The Stories of a Modern “Gamer girl”
What it’s really like to be modern female gamer. Hey, I’m not complaining just stating facts.
(Photo by Szabo Viktor on Unsplash)
I want this to be extremely clear right from the beginning, I love video games and I have pretty much my whole life regardless of the experiences I’m gonna mention here. I’m not writing this to bash I’m honestly just here to inform. I’m very proud of the gaming community, to be honest over the years there has been so much more inclusion and history is being made all the time I love to see it honestly. But still shedding light on just a glimpse of what I know a few other female gamers may be going through could help not just me be all-female gamers worldwide. So anyway, without further ado here are a few of my “Gamer girl” stories.
(Photo by Annie Spratt on Unsplash)
Story #1 My beginning
I started getting into Video Games in elementary. My dad bought me a hot pink DSI for my birthday or Christmas (or both because my birthday and Christmas are super close together) I believe and my first game was Mario Kart. I loved it! It was so amazing; my cousins and family friends had DSs’ too and when we figured out how to play online those were some of my fondest memories. Over the years I bought games like Poptropica, a few Pokémon games, My little Petshop, New Super Mario Bros, and soooo many more I can barely remember.
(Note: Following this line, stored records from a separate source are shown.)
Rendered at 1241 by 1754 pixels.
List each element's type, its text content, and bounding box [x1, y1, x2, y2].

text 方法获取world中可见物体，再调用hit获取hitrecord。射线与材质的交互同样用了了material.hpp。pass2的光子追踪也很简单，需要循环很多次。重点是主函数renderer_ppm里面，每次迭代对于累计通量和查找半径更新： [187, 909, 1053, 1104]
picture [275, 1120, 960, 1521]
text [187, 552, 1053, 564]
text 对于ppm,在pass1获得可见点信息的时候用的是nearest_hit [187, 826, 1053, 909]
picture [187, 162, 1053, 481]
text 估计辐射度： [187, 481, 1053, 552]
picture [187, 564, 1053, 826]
Back then gaming and girls were strange but nowhere near as strange as back before I was born. Sadly, back then ”bullying” was the norm especially for me. I was very open about loving Video Games; but, kids judged me about it. I felt like an outcast especially in my small city. So that left me with only one option, attempt to play with the guys; they never let me play anything with them and I wasn’t surprised because this was a reoccurring theme back then. Everything I got into back then from Pokemon to Beyblade (How and why I got into this I will never understand but hey elementary school am I right) the boys NEVER EVER let me participate in. This eventually lead me to step away from gaming for a while and start molding myself into what I thought was ”cool” . However, not all was lost my Mom eventually bought me a Wii and although I didn’t talk much about it at school my family generally kept that little spark of love of gaming alive. I didn’t have any hard games like I wanted more stuff like Michael Jackson the experience and Mario Bros Wii to fit in.
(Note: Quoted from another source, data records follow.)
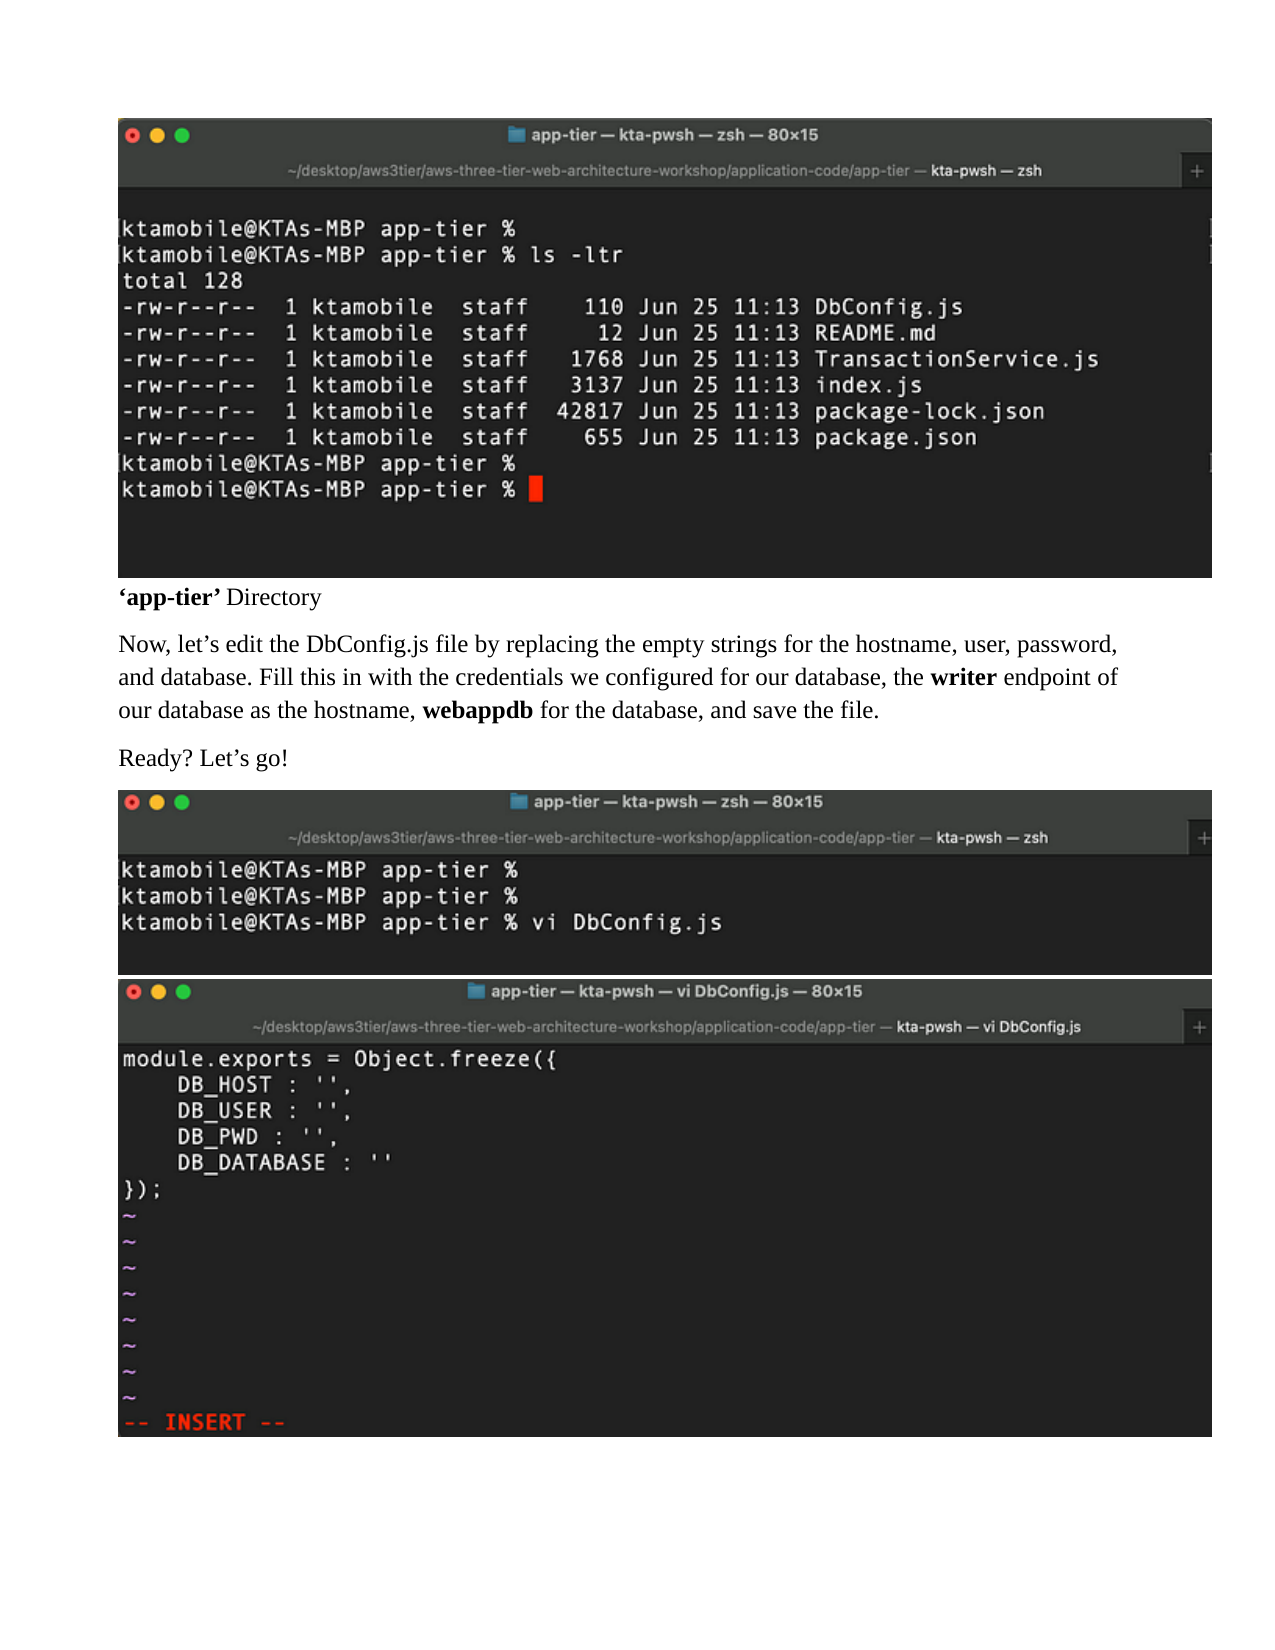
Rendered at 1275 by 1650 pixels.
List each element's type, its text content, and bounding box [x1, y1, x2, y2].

picture [118, 979, 1212, 1437]
picture [118, 118, 1212, 578]
text Ready? Let’s go! [118, 743, 1157, 772]
text Now, let’s edit the DbConfig.js file by replacing the empty strings for the hostname, user, password, and database. Fill this in with the credentials we configured for our database, the writer endpoint of our database as the hostname, webappdb for the database, and save the file. [118, 629, 1157, 724]
text ‘app-tier’ Directory [118, 582, 1157, 611]
picture [118, 790, 1212, 975]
(Photo by Helmuts Rudzitis on Unsplash)
Story #2 The rekindling
Elementary came and went and it was on to middle school. Back then I was at the point where I finally got tired of who I was turning into and started looking for something new. Once again something even further than gaming. I committed myself to my sports and academics occasionally going to see my Dad and playing his PlayStation and getting mopped all the damn time. Those are still good memories for me… for the most part anyway. Back then I also had a thing for caring what too much about others opinions as views of me even more than I did in elementary turning me into well…. A husk of who I truly was. I was talking to guys more, not putting as much love into my sports or video games, and above all, I was representing myself as something I was this popular social butterfly. Around here was when I started getting depressed and my depression stayed with me all the way up until High School.
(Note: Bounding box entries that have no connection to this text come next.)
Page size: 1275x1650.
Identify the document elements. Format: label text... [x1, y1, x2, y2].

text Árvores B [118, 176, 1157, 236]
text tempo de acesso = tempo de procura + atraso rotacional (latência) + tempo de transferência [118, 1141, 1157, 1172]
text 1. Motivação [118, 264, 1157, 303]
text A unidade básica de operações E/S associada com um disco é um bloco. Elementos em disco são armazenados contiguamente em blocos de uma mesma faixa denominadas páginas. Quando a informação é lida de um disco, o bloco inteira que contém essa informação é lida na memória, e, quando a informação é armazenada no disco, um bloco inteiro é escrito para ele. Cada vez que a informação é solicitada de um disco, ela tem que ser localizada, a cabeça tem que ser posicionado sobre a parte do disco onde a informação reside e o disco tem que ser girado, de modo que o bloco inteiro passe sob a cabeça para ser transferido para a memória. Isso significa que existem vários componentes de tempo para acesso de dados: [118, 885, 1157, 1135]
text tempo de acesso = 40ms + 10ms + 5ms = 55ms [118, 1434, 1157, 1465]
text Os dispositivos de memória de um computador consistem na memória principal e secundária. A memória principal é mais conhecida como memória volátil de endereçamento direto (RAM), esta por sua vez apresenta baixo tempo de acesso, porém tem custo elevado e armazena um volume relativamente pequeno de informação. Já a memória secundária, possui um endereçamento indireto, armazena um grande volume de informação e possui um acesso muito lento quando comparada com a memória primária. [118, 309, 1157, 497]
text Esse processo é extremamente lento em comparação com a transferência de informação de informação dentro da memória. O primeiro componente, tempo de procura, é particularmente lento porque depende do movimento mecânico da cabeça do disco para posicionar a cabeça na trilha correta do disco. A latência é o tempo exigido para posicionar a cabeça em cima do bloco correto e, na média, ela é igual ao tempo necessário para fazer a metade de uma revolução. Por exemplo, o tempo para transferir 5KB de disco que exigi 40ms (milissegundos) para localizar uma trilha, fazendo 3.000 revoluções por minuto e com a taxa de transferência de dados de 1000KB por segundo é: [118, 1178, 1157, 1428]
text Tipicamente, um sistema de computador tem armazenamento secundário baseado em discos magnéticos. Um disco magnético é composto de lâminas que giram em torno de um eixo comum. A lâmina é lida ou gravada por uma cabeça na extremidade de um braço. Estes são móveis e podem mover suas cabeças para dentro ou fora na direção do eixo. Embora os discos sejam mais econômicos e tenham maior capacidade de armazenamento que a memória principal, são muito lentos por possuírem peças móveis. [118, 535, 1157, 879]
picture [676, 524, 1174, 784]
(Photo by Sydney Sims on Unsplash)
Eventually, high school came around, and here’s when things reached both their lowest and highest. For my first three and half of high school I was living the lie I was continuing to live throughout the rest of my childhood but something was different this time. My depression was reaching an all-time low I mean I was getting so sad I just started closing myself off from everyone also in high school I stopped being as close to my cousins and close family friends and I was officially alone; I felt like I hit rock bottom. However, throughout High School, I did begin to open more about my passions more specifically Video Games and of course, the bullying came adding on to my depression. Nevertheless, Senior was when things began to change. I began to stop caring about the hell other people had to say and living in my truth. The year prior my Aunt bought me a Switch for Christmas and when quarantine rolled around I not only started playing my switch more than ever I fell in love with gaming all over again eventually leading me to start this very blog.
(Photo by Cristian Palmer on Unsplash)
Story #4 The current day
Nowadays I keep to myself, draw, listen to music, and above all watch and play video games. I love my days now but don’t let that fool you into thinking I don’t still face my fair share of adversity even to this very day. In fact, as an active Warframe player I can tell you being a female gamer is HARDDDD. But I can not look at my hardships and struggles to end the journey I’ve taken over these last few years not as a conference but as an advantage. I’m currently taking a Video Game Design class and plan to continue taking classes in this major. Sending a huge ’fuck you’ to everyone who doubted me; and that is what drives me. Being successful when everyone doubted you or defying odds is one of the greatest flexes you could ever make so I encourage everyone EVERYONE: Man, woman, nonbinary, child, etc to explore. Put yourself out there despite all the bullshit and live in your truth because life is way way to short to be living it the wrong way.